[Opening SUPPLIED DATA section]
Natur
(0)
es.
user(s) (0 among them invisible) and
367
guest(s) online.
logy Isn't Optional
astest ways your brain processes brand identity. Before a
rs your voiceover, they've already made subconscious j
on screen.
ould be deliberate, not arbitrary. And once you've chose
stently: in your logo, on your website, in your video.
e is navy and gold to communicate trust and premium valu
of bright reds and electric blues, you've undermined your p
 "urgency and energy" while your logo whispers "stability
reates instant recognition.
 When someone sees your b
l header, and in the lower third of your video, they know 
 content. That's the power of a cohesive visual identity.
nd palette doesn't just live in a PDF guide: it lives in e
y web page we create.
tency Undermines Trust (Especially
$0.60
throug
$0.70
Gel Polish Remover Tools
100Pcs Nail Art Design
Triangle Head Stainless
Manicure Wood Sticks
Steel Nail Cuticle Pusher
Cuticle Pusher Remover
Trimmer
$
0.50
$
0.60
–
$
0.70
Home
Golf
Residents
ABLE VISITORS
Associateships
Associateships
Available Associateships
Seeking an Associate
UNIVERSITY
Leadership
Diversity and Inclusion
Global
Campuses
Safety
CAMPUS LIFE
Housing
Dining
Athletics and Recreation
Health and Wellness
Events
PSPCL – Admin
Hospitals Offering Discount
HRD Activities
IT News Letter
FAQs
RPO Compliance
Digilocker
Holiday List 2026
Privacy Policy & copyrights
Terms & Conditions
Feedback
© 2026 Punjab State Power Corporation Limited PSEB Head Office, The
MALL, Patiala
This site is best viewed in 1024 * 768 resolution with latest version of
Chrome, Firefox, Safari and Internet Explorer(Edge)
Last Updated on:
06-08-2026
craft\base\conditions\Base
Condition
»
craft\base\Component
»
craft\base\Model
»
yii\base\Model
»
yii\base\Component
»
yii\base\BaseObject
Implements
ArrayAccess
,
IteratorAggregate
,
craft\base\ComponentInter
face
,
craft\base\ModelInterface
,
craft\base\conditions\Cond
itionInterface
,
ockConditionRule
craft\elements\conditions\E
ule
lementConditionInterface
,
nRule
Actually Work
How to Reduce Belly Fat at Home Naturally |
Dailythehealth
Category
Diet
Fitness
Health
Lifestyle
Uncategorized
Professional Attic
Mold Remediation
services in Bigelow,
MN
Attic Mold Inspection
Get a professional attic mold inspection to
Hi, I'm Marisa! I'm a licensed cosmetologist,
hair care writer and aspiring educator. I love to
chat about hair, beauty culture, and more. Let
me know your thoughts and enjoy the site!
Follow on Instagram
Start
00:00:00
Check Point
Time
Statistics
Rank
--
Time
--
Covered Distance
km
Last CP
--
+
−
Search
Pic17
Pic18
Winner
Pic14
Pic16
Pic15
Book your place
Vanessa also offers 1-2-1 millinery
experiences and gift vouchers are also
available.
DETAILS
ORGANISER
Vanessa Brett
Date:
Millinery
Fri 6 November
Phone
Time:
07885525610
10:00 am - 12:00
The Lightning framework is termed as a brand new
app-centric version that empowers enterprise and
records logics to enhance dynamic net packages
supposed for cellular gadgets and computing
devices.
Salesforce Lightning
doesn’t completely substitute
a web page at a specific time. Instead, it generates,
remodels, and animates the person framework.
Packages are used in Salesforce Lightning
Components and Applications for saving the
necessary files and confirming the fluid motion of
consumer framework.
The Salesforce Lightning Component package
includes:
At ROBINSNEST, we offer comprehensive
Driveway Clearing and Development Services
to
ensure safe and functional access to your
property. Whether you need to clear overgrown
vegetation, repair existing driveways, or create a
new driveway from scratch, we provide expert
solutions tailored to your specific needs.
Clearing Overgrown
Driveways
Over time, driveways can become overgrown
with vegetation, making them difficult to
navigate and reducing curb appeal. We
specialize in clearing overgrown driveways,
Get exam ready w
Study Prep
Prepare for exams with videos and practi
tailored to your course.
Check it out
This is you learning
[Closing SUPPLIED DATA section]
(REQUIRED ACTION): Output every line of the listing above unchanged and in its original order.

(SOLUTION):
Natur
(0)
es.
user(s) (0 among them invisible) and
367
guest(s) online.
logy Isn't Optional
astest ways your brain processes brand identity. Before a
rs your voiceover, they've already made subconscious j
on screen.
ould be deliberate, not arbitrary. And once you've chose
stently: in your logo, on your website, in your video.
e is navy and gold to communicate trust and premium valu
of bright reds and electric blues, you've undermined your p
 "urgency and energy" while your logo whispers "stability
reates instant recognition.
 When someone sees your b
l header, and in the lower third of your video, they know 
 content. That's the power of a cohesive visual identity.
nd palette doesn't just live in a PDF guide: it lives in e
y web page we create.
tency Undermines Trust (Especially
$0.60
throug
$0.70
Gel Polish Remover Tools
100Pcs Nail Art Design
Triangle Head Stainless
Manicure Wood Sticks
Steel Nail Cuticle Pusher
Cuticle Pusher Remover
Trimmer
$
0.50
$
0.60
–
$
0.70
Home
Golf
Residents
ABLE VISITORS
Associateships
Associateships
Available Associateships
Seeking an Associate
UNIVERSITY
Leadership
Diversity and Inclusion
Global
Campuses
Safety
CAMPUS LIFE
Housing
Dining
Athletics and Recreation
Health and Wellness
Events
PSPCL – Admin
Hospitals Offering Discount
HRD Activities
IT News Letter
FAQs
RPO Compliance
Digilocker
Holiday List 2026
Privacy Policy & copyrights
Terms & Conditions
Feedback
© 2026 Punjab State Power Corporation Limited PSEB Head Office, The
MALL, Patiala
This site is best viewed in 1024 * 768 resolution with latest version of
Chrome, Firefox, Safari and Internet Explorer(Edge)
Last Updated on:
06-08-2026
craft\base\conditions\Base
Condition
»
craft\base\Component
»
craft\base\Model
»
yii\base\Model
»
yii\base\Component
»
yii\base\BaseObject
Implements
ArrayAccess
,
IteratorAggregate
,
craft\base\ComponentInter
face
,
craft\base\ModelInterface
,
craft\base\conditions\Cond
itionInterface
,
ockConditionRule
craft\elements\conditions\E
ule
lementConditionInterface
,
nRule
Actually Work
How to Reduce Belly Fat at Home Naturally |
Dailythehealth
Category
Diet
Fitness
Health
Lifestyle
Uncategorized
Professional Attic
Mold Remediation
services in Bigelow,
MN
Attic Mold Inspection
Get a professional attic mold inspection to
Hi, I'm Marisa! I'm a licensed cosmetologist,
hair care writer and aspiring educator. I love to
chat about hair, beauty culture, and more. Let
me know your thoughts and enjoy the site!
Follow on Instagram
Start
00:00:00
Check Point
Time
Statistics
Rank
--
Time
--
Covered Distance
km
Last CP
--
+
−
Search
Pic17
Pic18
Winner
Pic14
Pic16
Pic15
Book your place
Vanessa also offers 1-2-1 millinery
experiences and gift vouchers are also
available.
DETAILS
ORGANISER
Vanessa Brett
Date:
Millinery
Fri 6 November
Phone
Time:
07885525610
10:00 am - 12:00
The Lightning framework is termed as a brand new
app-centric version that empowers enterprise and
records logics to enhance dynamic net packages
supposed for cellular gadgets and computing
devices.
Salesforce Lightning
doesn’t completely substitute
a web page at a specific time. Instead, it generates,
remodels, and animates the person framework.
Packages are used in Salesforce Lightning
Components and Applications for saving the
necessary files and confirming the fluid motion of
consumer framework.
The Salesforce Lightning Component package
includes:
At ROBINSNEST, we offer comprehensive
Driveway Clearing and Development Services
to
ensure safe and functional access to your
property. Whether you need to clear overgrown
vegetation, repair existing driveways, or create a
new driveway from scratch, we provide expert
solutions tailored to your specific needs.
Clearing Overgrown
Driveways
Over time, driveways can become overgrown
with vegetation, making them difficult to
navigate and reducing curb appeal. We
specialize in clearing overgrown driveways,
Get exam ready w
Study Prep
Prepare for exams with videos and practi
tailored to your course.
Check it out
This is you learning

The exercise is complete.